Brano fornito.
════════════════

Il Quarto Evangelo non riporta il racconto dell’istituzione dell’Eucaristia nel Cenacolo, come invece gli altri TRE Evangeli, ma è proprio qui che si legge, in filigrana, la tradizione viva DELLA CHIESA GIOVANNEA CHE CELEBRAVA LA MEMORIA DI QUELL’ULTIMA CENA, a Kèfar Nàhum, a Cafàrnao, sulle rive nord-occidentali del lago di Tiberiade.
Città nota come la CITTA’ DELL’ANNUNZIO DELL’AUCARISTIA.
Ma è l’unico evangelo che ci dà il profondo significato dell’Eucaristia stessa.
Infatti in Gv 6,11.23, appare per due volte il verbo “EUCHARISTEIN” (ringraziare, rendere grazie).
Nella traduzione italiana diventa un sostantivo e questo le fa perdere tutto quel simbolismo che invece la fa brillare.
Nel nostro Vangelo emerge particolarmente il tema della carne e del sangue.
“Ego Eimì”, “Io sono“, è l’autoaffermazione a mezzo della quale Gesù rivendica la propria condizione divina, ovvero quella di essere “…il pane vivo disceso dal cielo. Se uno mangia di questo pane vivrà in eterno“.
Gesù garantisce che mettersi alla sua sequela, è ciò che permette all’uomo di avere la vita eterna.
LUI, GESÙ, IL FIGLIO DI DIO, SI FA PANE perché quanti lo accolgono E, A LORO VOLTA, SONO CAPACI DI FARSI PANE SPEZZATO PER GLI ALTRI, DIVENTINO ANCH’ESSI FIGLI DI DIO.
Ben lo esprimeva con solo tre parole, che sono una pennellata di significazione sul quadro della storia, Tertulliano, un padre della Chiesa «Caro cardo salutis» ovvero «La carne è il cardine della salvezza».
PRIMA DI ESSERE UN LIMITE, IL CORPO È UNA POSSIBILITÀ.
Con il corpo noi siamo nel mondo come oggetti e soprattutto come soggetti. Infatti la condizione attuale dei nostri corpi di carne è la cartina al tornasole di una “questione antropologica” che ha nel corpo la sua particolare visibilità.
E, nel corpo c’è prima, di tutto, il segno permanente della nostra “creaturalità”.
Cioè in prima battuta riconosciamo il fatto che non ci siamo fatti da noi stessi, ma siamo stati generati da altri. Che c’era un tempo in cui non c’eravamo e ci sarà un tempo in cui non ci saremo mai più.
La nascita e la morte, che riguardano prima di tutto l’inizio e la fine del nostro corpo vivente, ne sono i riferimenti ineludibili.

════════════════

Compito da svolgere. Porta avanti la riflessione sull'Eucaristia nel Quarto Evangelo, ripartendo subito dopo la sua ultima frase.

════════════════

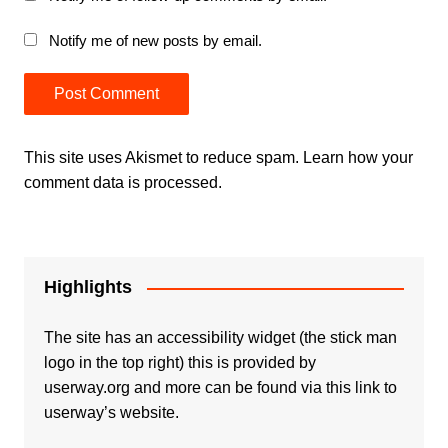
Notify me of new posts by email.
This site uses Akismet to reduce spam.
Learn how your
comment data is processed.
Highlights
The site has an accessibility widget (the stick man
logo in the top right) this is provided by
userway.org and more can be found via
this link to
userway’s website.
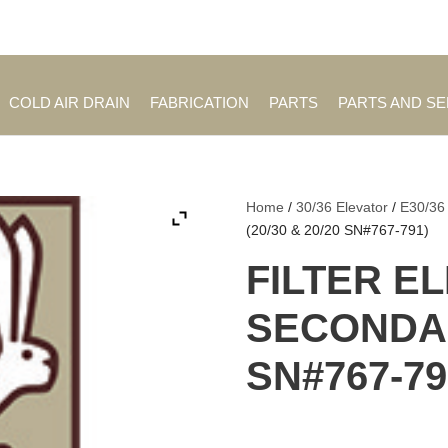
Employment Opportuniti
COLD AIR DRAIN
FABRICATION
PARTS
PARTS AND S
Home
/
30/36 Elevator
/
E30/36
(20/30 & 20/20 SN#767-791)
FILTER E
SECONDARY
SN#767-79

════════════════

Risultato del compito.
Proveniamo da altri, non siamo artefici di noi stessi, non siamo i padroni della nostra esistenza, non ci siamo fatti da noi.
E nemmeno coloro che ci hanno dato la vita sono i padroni e i detentori della nostra, per il semplice motivo che i nostri genitori vivono delle nostre stesse condizioni di vita: anche loro, esattamente come noi, sono nati e moriranno, prima o dopo di noi.
Siamo stati chiamati dal nulla all’esistenza, questo è il punto.
Proveniamo da altro e siamo destinati ad altro, questa è la verità.
Anche se il nostro tempo cerca di convincerci CHE SIAMO FIGLI DI NOI STESSI E CHE IL NOSTRO CORPO È A NOSTRA COMPLETA DISPOSIZIONE, E CHE POSSIAMO ANCHE COCCOLARE QUELLA MALSANA IDEA, CHE, IN MODO RICORRENTE CI SUSSURRA CHE POTREMMO EVITARE LA MORTE.
Delirio SATANICO, direbbero alcuni teologi.
Bisogna allargare gli orizzonti e spalancare la visione, ritornando ad una sana e santa antropologia.
Proprio i PRIMI PADRI DELLA CHIESA, di fronte al fatto che Dio ha preso un corpo di carne in Gesù, hanno coniato l’espressione “Caro cardo salutis”, ovvero che la carne è il cardine della salvezza.
Ripartire dalla considerazione della nostra carnalità dell’esistenza può essere un toccasana per questi nostri confusi tempi.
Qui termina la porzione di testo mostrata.